**WHAT IS NEEDED**
Select all lines holding the word "sich" from the entries that follow.

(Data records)
▼

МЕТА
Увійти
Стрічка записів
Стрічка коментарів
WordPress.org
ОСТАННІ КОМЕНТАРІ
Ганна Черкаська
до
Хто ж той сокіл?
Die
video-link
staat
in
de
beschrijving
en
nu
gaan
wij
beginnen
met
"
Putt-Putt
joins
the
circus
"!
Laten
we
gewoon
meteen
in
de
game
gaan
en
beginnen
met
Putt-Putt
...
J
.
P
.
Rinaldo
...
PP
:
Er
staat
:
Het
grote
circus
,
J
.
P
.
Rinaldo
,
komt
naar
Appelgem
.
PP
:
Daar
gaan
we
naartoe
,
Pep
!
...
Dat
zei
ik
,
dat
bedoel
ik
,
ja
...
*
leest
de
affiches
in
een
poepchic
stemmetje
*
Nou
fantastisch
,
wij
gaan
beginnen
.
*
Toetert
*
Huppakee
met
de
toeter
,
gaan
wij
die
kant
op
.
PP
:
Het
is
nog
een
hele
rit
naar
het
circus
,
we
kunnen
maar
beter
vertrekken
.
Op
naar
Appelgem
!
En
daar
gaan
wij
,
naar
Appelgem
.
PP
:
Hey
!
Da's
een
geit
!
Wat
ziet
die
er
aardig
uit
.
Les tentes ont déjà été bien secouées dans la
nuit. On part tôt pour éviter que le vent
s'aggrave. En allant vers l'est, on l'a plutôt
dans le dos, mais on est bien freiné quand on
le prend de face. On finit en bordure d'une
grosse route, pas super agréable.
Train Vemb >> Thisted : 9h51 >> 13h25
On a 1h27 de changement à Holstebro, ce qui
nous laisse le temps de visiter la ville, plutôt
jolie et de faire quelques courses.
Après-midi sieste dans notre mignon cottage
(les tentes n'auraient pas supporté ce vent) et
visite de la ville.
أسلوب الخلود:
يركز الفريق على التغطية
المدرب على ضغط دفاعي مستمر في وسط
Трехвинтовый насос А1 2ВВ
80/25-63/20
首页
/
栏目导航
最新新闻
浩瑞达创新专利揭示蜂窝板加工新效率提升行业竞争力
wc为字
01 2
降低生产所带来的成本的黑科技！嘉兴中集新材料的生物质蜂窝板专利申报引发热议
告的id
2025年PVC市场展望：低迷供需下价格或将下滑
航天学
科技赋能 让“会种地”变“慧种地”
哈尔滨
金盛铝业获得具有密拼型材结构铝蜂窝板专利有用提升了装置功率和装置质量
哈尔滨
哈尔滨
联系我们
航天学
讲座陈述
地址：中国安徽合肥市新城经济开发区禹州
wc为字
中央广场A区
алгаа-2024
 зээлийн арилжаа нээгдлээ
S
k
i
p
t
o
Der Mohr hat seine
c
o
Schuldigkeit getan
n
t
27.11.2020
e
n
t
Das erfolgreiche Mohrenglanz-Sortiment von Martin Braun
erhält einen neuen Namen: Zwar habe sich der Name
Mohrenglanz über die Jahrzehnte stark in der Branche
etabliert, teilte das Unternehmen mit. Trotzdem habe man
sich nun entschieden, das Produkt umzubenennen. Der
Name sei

▲

**SOLUTION FOR THIS EXERCISE**
erhält einen neuen Namen: Zwar habe sich der Name
sich nun entschieden, das Produkt umzubenennen. Der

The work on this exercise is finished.